— Task brief —
Copy out all the rows below with every "value" swapped for "figure" and nothing else changed. Omit the pictures from your copy.

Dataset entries
= = = =
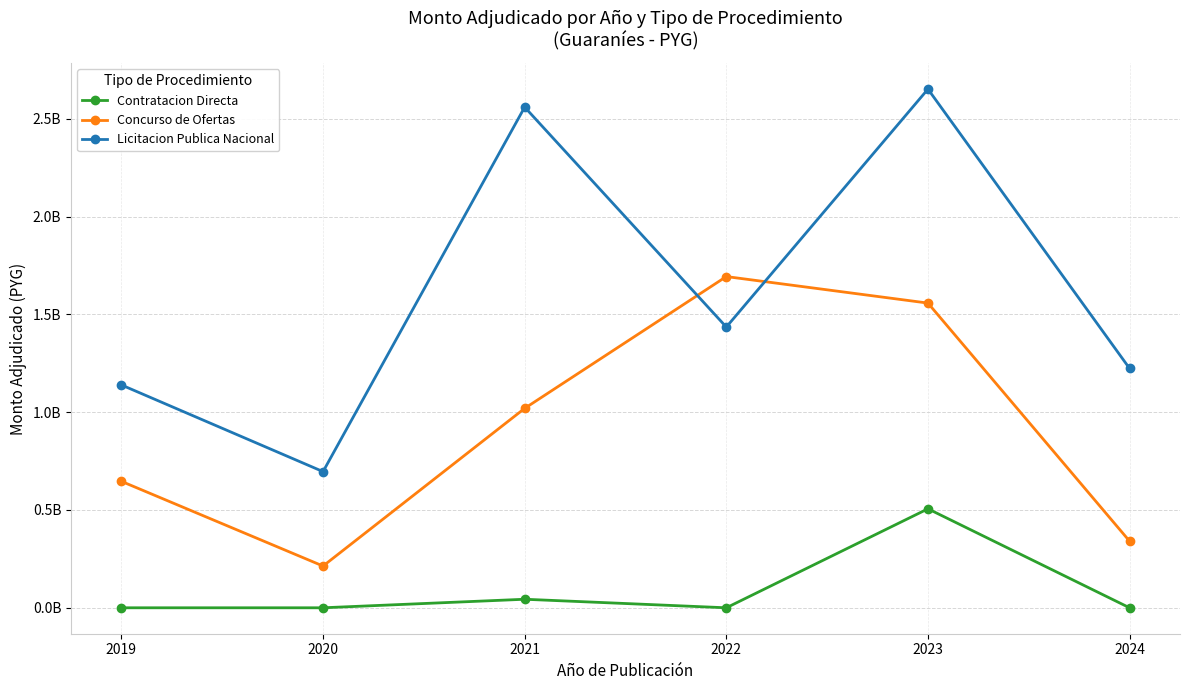

Is the value of Concurso de Ofertas at 2023 greater than the value of Licitacion Publica Nacional at 2019?

Yes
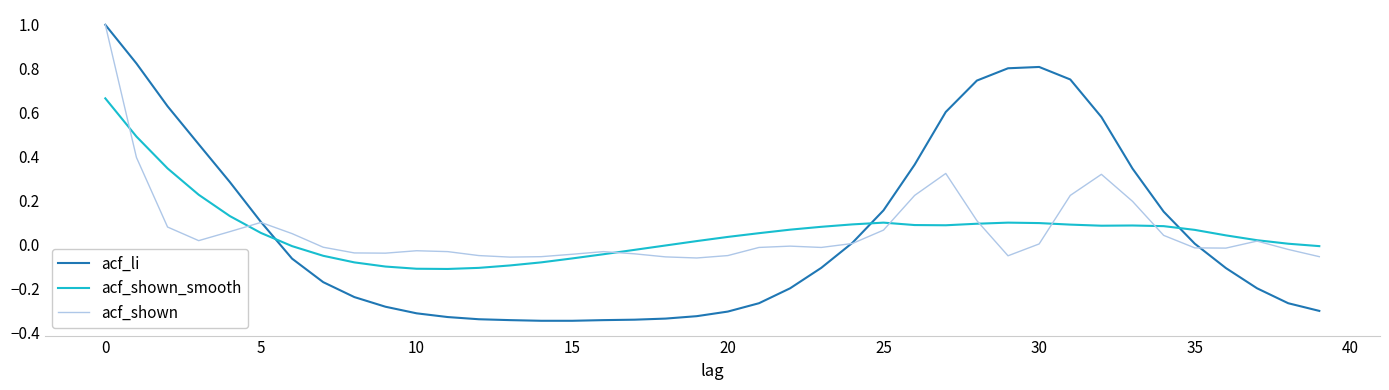

What is the highest value of the acf_li series?

1.0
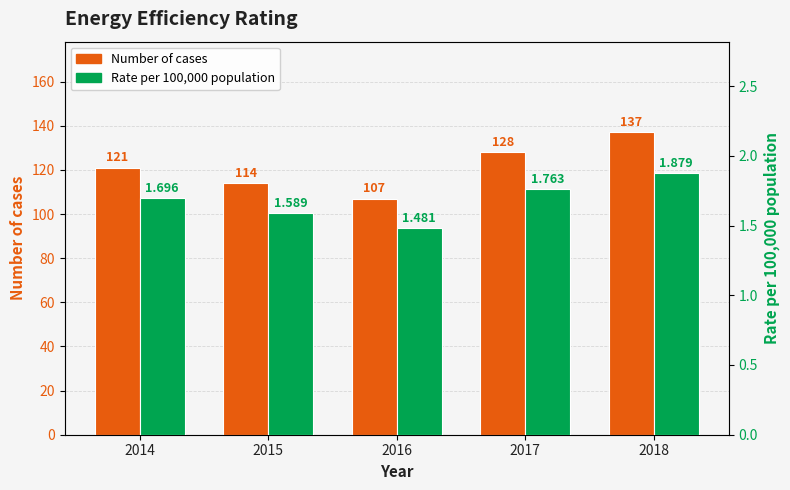

What is the minimum value for Rate per 100,000 population?

1.5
= = = =
— Answer to this problem —
Is the figure of Concurso de Ofertas at 2023 greater than the figure of Licitacion Publica Nacional at 2019?

Yes

What is the highest figure of the acf_li series?

1.0

What is the minimum figure for Rate per 100,000 population?

1.5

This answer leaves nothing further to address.